The message came in while I was sitting with the baby at 10:42 p.m., rocking quietly in the nursery. In the stillness of the night, my husband and two oldest children dozed peacefully while I savored the rare quiet. As I idly scrolled social media and checked emails, a notification from a friend popped up:
Please pray. We heard gunshots in the village. Some are going to respond.
Half a world away, a dear friend had sent the urgent message to a group of us who were praying along with her as she journeyed to help others in a dangerous area of the world. Reading her brief message, my heart started pounding and I began what felt like an endless litany of unceasing prayer, even as I checked my phone compulsively for updates.
As I kept my silent vigil, my eyes strayed around the baby’s room. A warm bed, soft blankets, comfort and safety.
In that moment, all the things I took for granted took on a new significance. Because although I knew the reasons my friend was called to serve others, and wholeheartedly approved of the passion and conviction that had led her to that place — selfishly, I wanted her safety more. I wanted her to be there, with me, in the comfort of my home.
And instead of the faceless people I feel compassion for in a removed sense, I could picture my friend. We were pregnant at the same time, have children the same age, have taken vacations together. I have her recipe for zuppa toscana. We’ve shed tears together, laughed over coffee.
I know her. And because I do, suddenly I don’t feel quite so brave.
You see, it’s easy to talk about compassion and kindness and how we can make changes in the world. It feels good to send school supplies and clothes, money and prayers. It’s convenient to click a button to make an online donation, or stop midway through my errands to drop something off.
But in the midst of life-threatening concerns, my good intentions felt hollow. How much I take this life, this comfort, this safety for granted. The reality is: Being brave is scary.
If I’m honest, I’m not always brave. I make my husband attend parent-teacher conferences because I’m afraid I’ll get emotional in talking through my child’s triumphs and challenges. The thought of public speaking makes me want to vomit. I like to dream up our Advent Acts but really hope my husband will help me follow through on them. I don’t like calling strangers — ever.
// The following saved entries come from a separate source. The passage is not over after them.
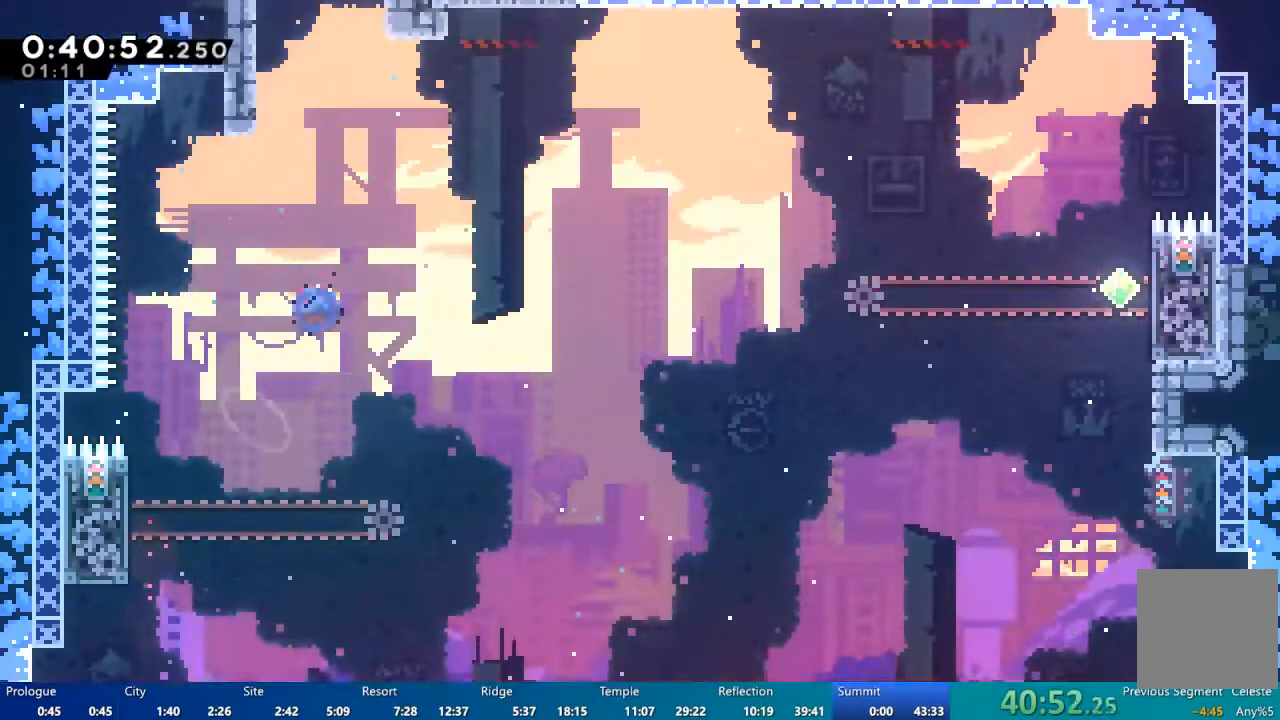
{"buttons": ["A", "R2", "DPAD_UP", "DPAD_LEFT"], "left_stick": "center", "right_stick": "center", "events": [[117, "DPAD_LEFT", "down"], [317, "R2", "down"], [317, "X", "up"], [450, "A", "down"]]}
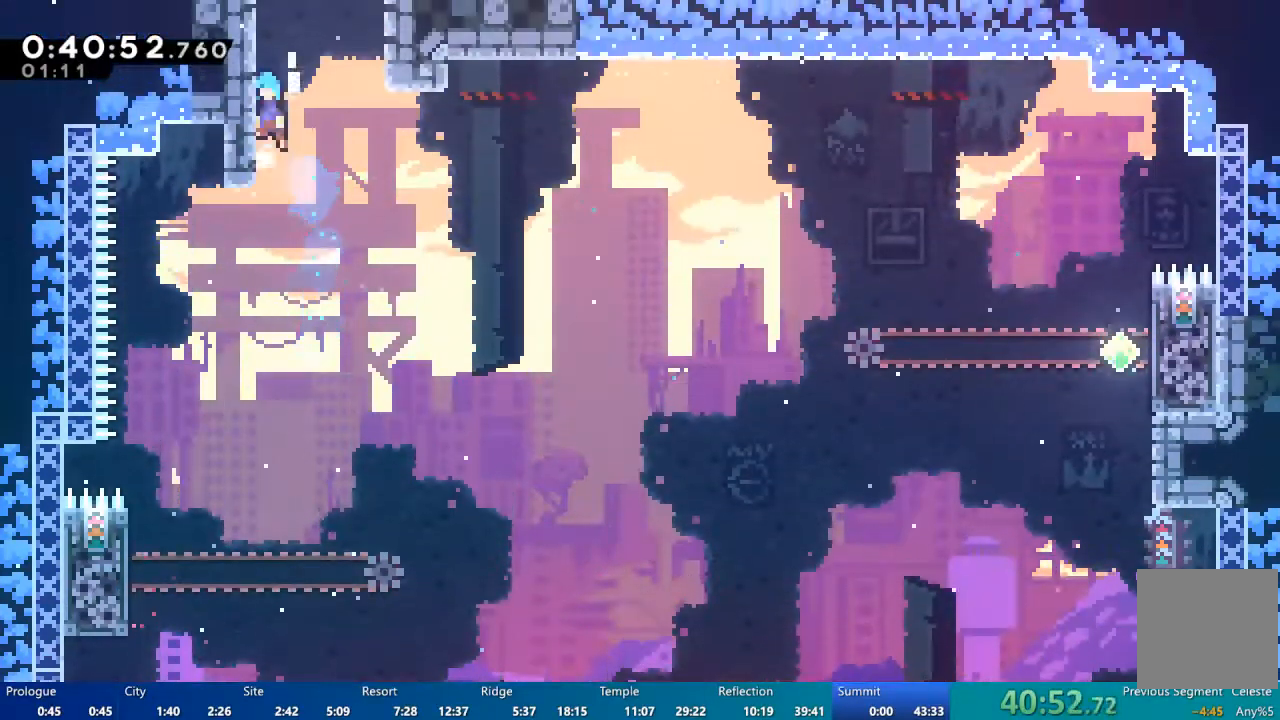
{"buttons": ["A", "R2", "DPAD_UP", "DPAD_LEFT"], "left_stick": "center", "right_stick": "center", "events": [[50, "A", "up"], [117, "A", "down"], [217, "A", "up"], [383, "A", "down"]]}
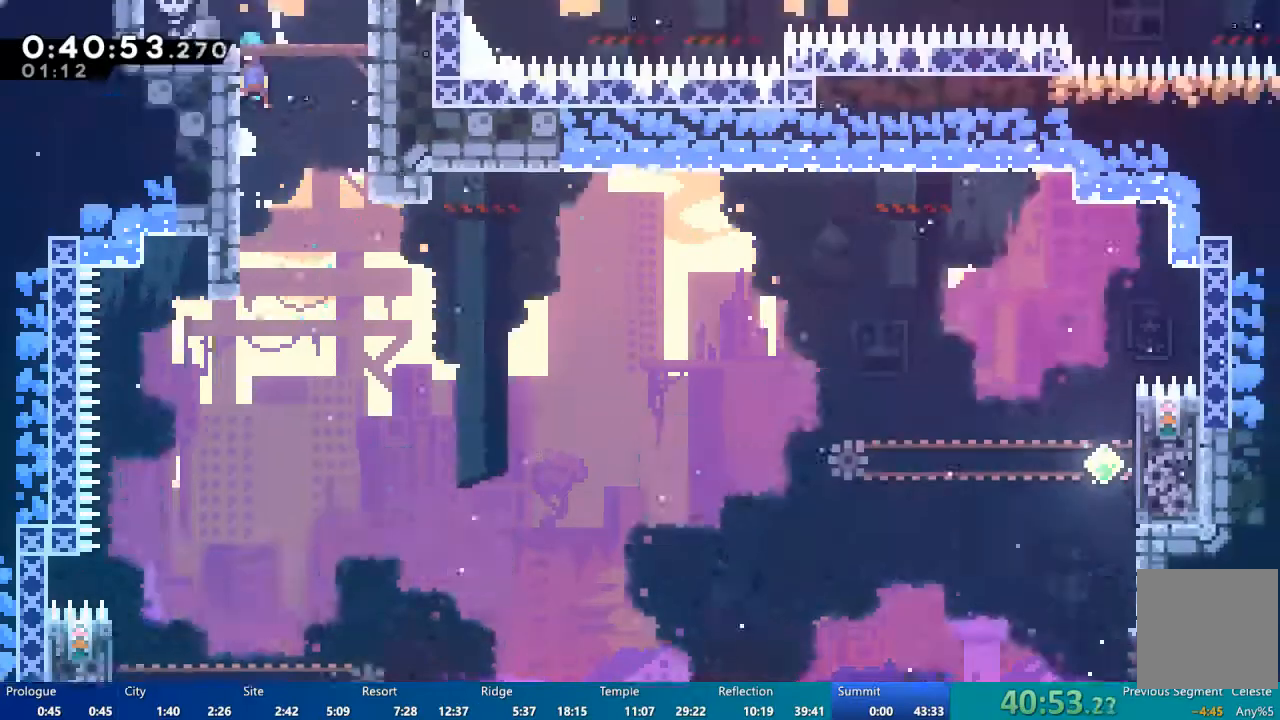
{"buttons": ["A", "R2"], "left_stick": "center", "right_stick": "center", "events": [[83, "DPAD_LEFT", "up"], [117, "DPAD_UP", "up"]]}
I’m working on overcoming my fears. This quote from Glennon Melton on the link between fear and bravery says it so well:
“Kind people are brave people. Brave is not something you should wait to feel. Brave is a decision. It is a decision that compassion is more important than fear, than fitting in, than following the crowd.”
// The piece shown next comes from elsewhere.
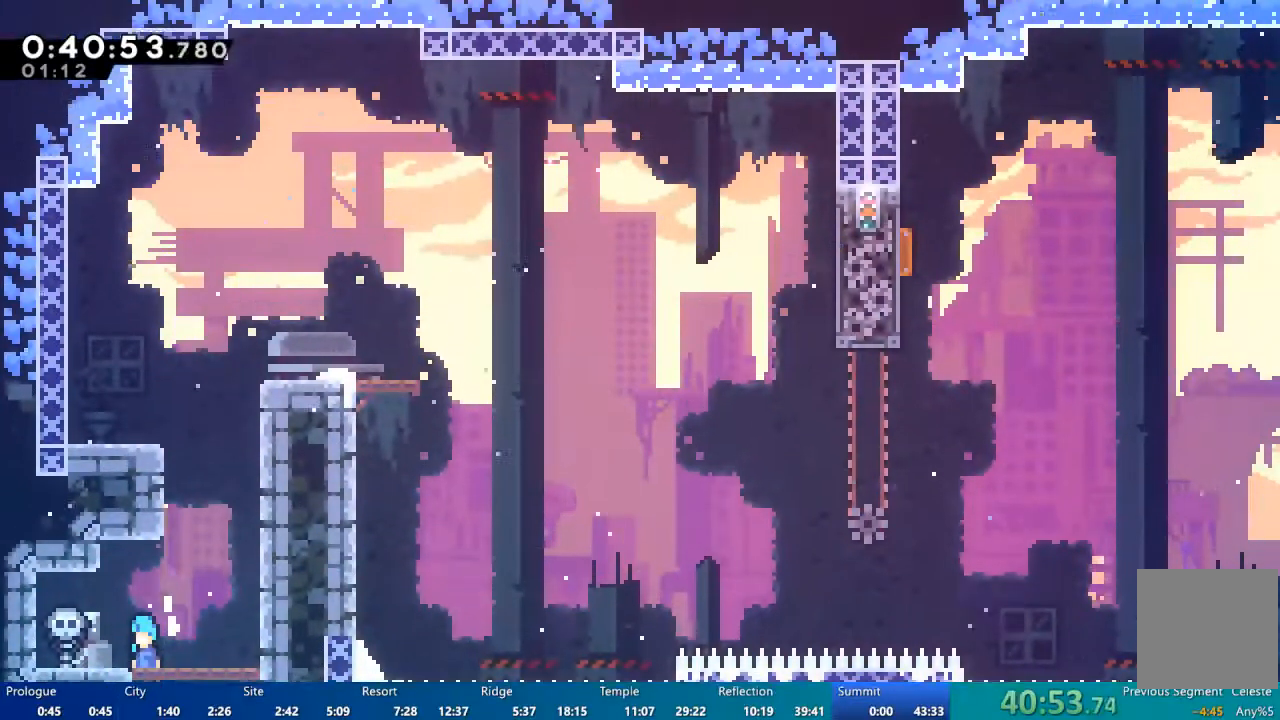
{"buttons": ["X", "DPAD_UP", "DPAD_RIGHT"], "left_stick": "center", "right_stick": "center", "events": [[50, "DPAD_RIGHT", "down"], [367, "A", "up"], [450, "DPAD_UP", "down"], [450, "R2", "up"], [500, "X", "down"]]}
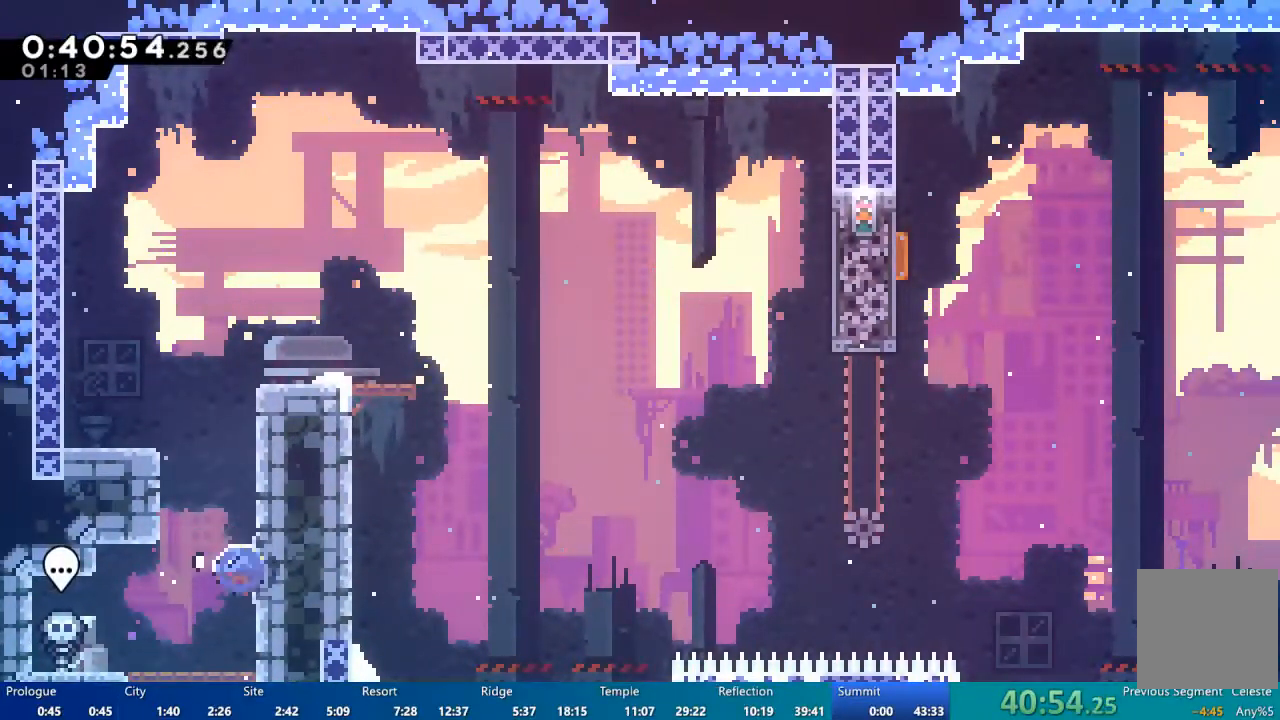
{"buttons": [], "left_stick": "center", "right_stick": "center", "events": [[67, "DPAD_RIGHT", "up"], [67, "X", "up"], [150, "A", "down"], [183, "DPAD_LEFT", "down"], [183, "DPAD_UP", "up"], [283, "A", "up"], [417, "DPAD_LEFT", "up"]]}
I once heard a speaker talk about how her parents had adopted several children, despite the challenges they faced in doing so. When she asked her dad why, he simply paused and told her: “I have a hard time saying no to a need I know I can fill.”
You see, mercy ends when our compassion is marked by inaction, when our comfort weighs more heavily in the balance than our care for others.
Maybe that’s you, waiting on the sidelines. It’s me sometimes, too. Can you and I start by resolving to say yes more? Yes, I can fill that need. Yes, I will help you with that event. Yes, I will take that next step. Yes, I will move beyond the safety and familiarity of my comfort zone. Yes, yes, yes.
Great encouragement, Kristin! We need to be more brave! Praying for our journeys 🙂
Thank you, I appreciate that! Praying for you today, too.